Je n'ai jamais vécu d'une vie pleine, parce que le grand et profond amour dont j'ai besoin, je ne l'ai pas rencontré. La circonspection m'a préservé, elle ne m'a point satisfait. Mon cœur est resté vierge, et c'est là sa faiblesse. L'amour filial, fraternel, et toutes les autres formes de l'amour, il les a pressenties, appelés, il n'en a touché que des révélations imparfaites.
Quand un hasard fait rencontrer son pied, ou toucher la main de la femme qu'on aime, un doux frisson parcourt nos veines. Ce verre qui toucha sa bouche, on y presse avec transport la sienne : ce foulard qui lui appartient, à nos yeux est devenu un bijou précieux. Et si elle fut assise ici sur ce fauteuil, quel plaisir d'y rester ! Là où elle fit l'aveu de sa tendresse, quelle émotion en s'y retrouvant ! Tout ce qui n'est pas la tendre aimée ne peut plaire, on regarde froidement les autres femmes. On adorerait jusqu'à ses ridicules et ses difformités, si le nuage à travers lequel on la considère permettait de les entrevoir.
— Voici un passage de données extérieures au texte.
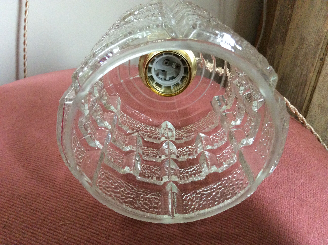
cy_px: 122
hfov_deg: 56.9
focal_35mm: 32
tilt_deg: -32.7
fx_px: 303
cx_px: 164
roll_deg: -1.1
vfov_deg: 44.1
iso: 250
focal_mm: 3.3
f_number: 2.4
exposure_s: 1/25
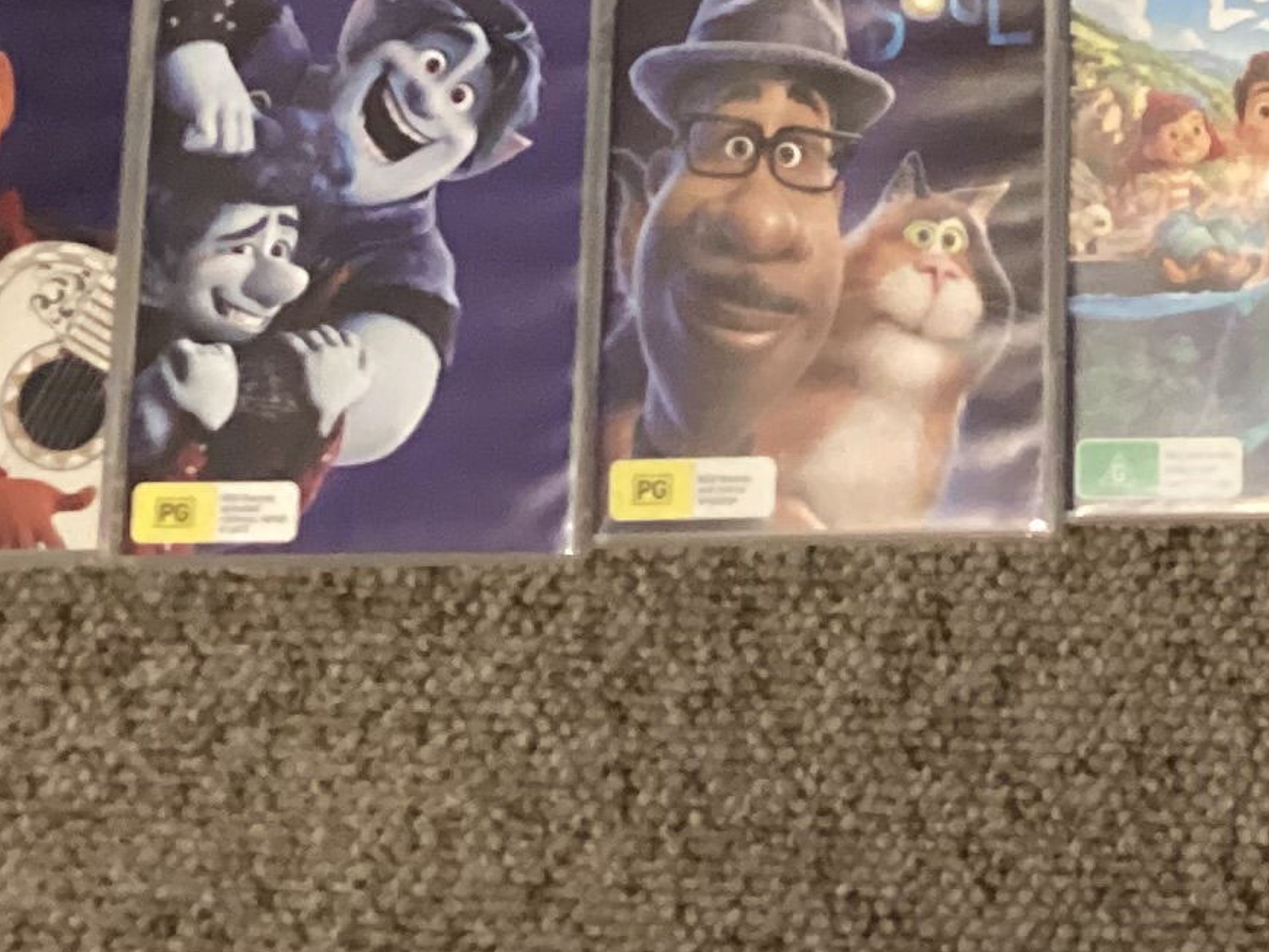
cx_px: 1352
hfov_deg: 16.5
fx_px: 4252
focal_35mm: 116
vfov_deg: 11.8
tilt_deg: -76.7
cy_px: -729
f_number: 2.4
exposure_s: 1/25
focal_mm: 3.3
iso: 500
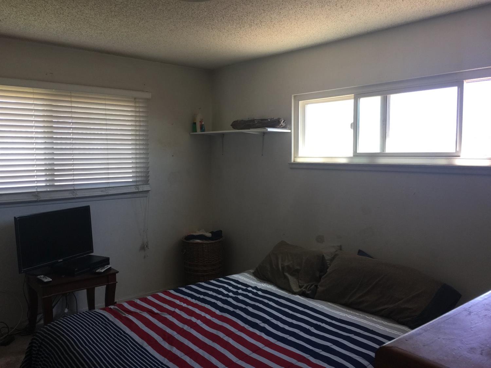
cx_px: 246
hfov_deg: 61.7
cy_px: 184
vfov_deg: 48.2
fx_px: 411
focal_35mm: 29
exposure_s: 1/40
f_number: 2.2
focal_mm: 4.15
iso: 32
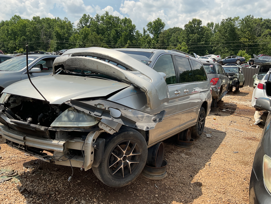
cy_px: 102
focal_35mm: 29
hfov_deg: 61.7
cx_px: 136
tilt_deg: -8.7
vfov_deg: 48.2
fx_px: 227
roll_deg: -1.1
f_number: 1.8
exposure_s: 1/1848
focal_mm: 3
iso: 16
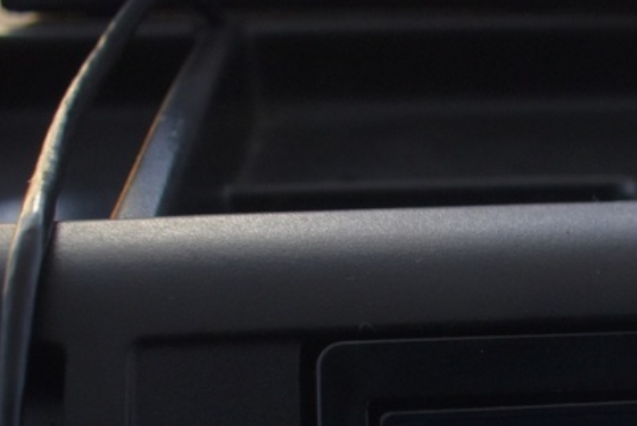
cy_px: 634
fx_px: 1930
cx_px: 923
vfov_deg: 12.0
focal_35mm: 109
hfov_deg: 17.1
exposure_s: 1/30
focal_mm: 18
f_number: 3.5
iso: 720
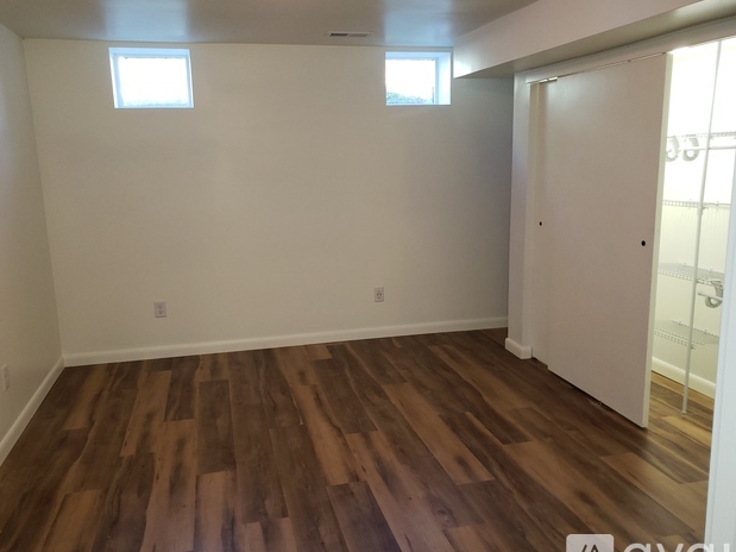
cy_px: 284
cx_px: 362
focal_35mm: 28
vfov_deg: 49.7
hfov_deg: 63.5
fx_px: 595
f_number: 2.4
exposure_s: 1/24
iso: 125
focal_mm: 4.3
Si tu rencontres une femme humble, si toutes ses paroles et toutes ses actions respirent la bonté, un naturel de bon goût, de l'élévation de sentiments, une volonté forte dans ses devoirs, une attention à ne blesser personne et à consoler qui est dans la peine, à se servir des grâces de son esprit pour ennoblir les pensées des autres, alors aime-la d'un grand amour, d'un amour qui soit digne d'elle.
Il n'est pas impossible de rencontrer dans le monde des attachements très singuliers, ce qui y tient le moins de place est précisément la personne qui les inspire.
On peut rencontrer les hommes sans horreur, mais les fréquenter sans dégoût est impossible : il ne faut que de la bonté pour le premier cas, il faudrait de la bassesse pour le second.